La lógica liberal supone —y esto forma parte de la declinación subjetiva, individual del malestar— que la sociedad se organiza en función de intereses individuales, donde el marco normativo e institucional de la democracia ofrecería condiciones generales de convivencia y desarrollo. Pero lo que olvida esta lógica es que el estado de cosas, construido historicamente, establece inequidades de base, naturalizadas, donde su eventual reducción sólo podría ser el resultado de una transformación profunda de la política social y de sus instituciones. No hay libertad individual —menos colectiva— posible sin un marco que otorgue legitimidad y reconocimiento a un proceso colectivo que requiere conducción política para la transformación radical del modelo.
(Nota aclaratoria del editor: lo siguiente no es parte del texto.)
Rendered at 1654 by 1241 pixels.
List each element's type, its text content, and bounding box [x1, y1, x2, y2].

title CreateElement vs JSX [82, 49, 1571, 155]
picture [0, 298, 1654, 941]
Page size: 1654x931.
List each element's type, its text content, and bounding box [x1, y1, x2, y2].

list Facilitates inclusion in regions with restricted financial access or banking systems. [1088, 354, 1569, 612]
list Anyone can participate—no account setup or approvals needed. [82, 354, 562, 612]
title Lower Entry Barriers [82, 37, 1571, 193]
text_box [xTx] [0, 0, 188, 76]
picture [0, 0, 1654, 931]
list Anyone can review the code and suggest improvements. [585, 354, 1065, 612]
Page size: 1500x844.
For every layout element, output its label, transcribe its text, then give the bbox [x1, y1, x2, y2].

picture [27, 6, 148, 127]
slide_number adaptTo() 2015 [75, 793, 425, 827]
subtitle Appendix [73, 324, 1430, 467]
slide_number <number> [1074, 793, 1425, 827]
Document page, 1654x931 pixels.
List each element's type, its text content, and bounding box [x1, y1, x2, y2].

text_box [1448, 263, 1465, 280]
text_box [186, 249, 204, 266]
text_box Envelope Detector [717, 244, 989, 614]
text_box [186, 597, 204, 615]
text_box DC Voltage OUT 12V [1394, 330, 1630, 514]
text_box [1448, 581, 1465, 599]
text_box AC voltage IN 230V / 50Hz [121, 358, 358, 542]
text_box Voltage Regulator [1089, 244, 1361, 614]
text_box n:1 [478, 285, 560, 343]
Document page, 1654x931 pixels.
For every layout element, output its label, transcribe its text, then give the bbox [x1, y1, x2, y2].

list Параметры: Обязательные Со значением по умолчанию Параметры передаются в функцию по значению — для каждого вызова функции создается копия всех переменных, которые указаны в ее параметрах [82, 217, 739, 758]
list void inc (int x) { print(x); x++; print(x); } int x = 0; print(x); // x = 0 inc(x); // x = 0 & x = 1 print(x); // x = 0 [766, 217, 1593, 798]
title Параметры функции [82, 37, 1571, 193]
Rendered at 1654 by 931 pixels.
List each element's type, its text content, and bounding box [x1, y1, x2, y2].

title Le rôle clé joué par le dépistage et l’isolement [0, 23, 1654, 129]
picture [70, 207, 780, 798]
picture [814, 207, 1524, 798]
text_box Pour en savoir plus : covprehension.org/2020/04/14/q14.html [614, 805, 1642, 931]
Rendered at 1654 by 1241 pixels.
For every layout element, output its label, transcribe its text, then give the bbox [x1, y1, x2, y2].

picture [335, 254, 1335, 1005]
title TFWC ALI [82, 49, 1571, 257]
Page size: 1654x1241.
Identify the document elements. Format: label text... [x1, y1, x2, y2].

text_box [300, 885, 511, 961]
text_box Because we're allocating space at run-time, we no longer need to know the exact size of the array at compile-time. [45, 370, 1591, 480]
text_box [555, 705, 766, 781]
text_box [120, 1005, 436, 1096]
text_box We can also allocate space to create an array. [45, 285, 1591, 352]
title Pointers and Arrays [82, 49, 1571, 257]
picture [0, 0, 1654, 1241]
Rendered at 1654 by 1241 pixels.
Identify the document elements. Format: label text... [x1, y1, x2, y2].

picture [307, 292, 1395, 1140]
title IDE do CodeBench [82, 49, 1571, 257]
El problema de la así llamada “salud mental” pone en juego en la esfera de la experiencia subjetiva y psicosocial condiciones que son propias a la sociedad y a la cultura. La individualización del malestar es tanto la expresión de imperativos basados en una ideología que exige a los individuos lo que la política colectiva desconoce, política colectiva que es el fundamento histórico de la noción misma de invididuo (social), ahora reducido a un consumidor, obligado a un emprendimiento que a falta de condiciones básicas —pensiones y salarios dignos, condiciones laborales respetuosas, cuidado garantizado para niños, ancianos, personas en situación de discapacidad física o psicológica, entre muchas otras condiciones más— como de un espacio de resistencia que visibiliza las demandas no sólo de mejores condiciones de vida en lo material y social, sino de reconocer y transformar un modo de vivir implantado violentamente que hace del abuso una práctica cotidiana y frecuentemente denegada.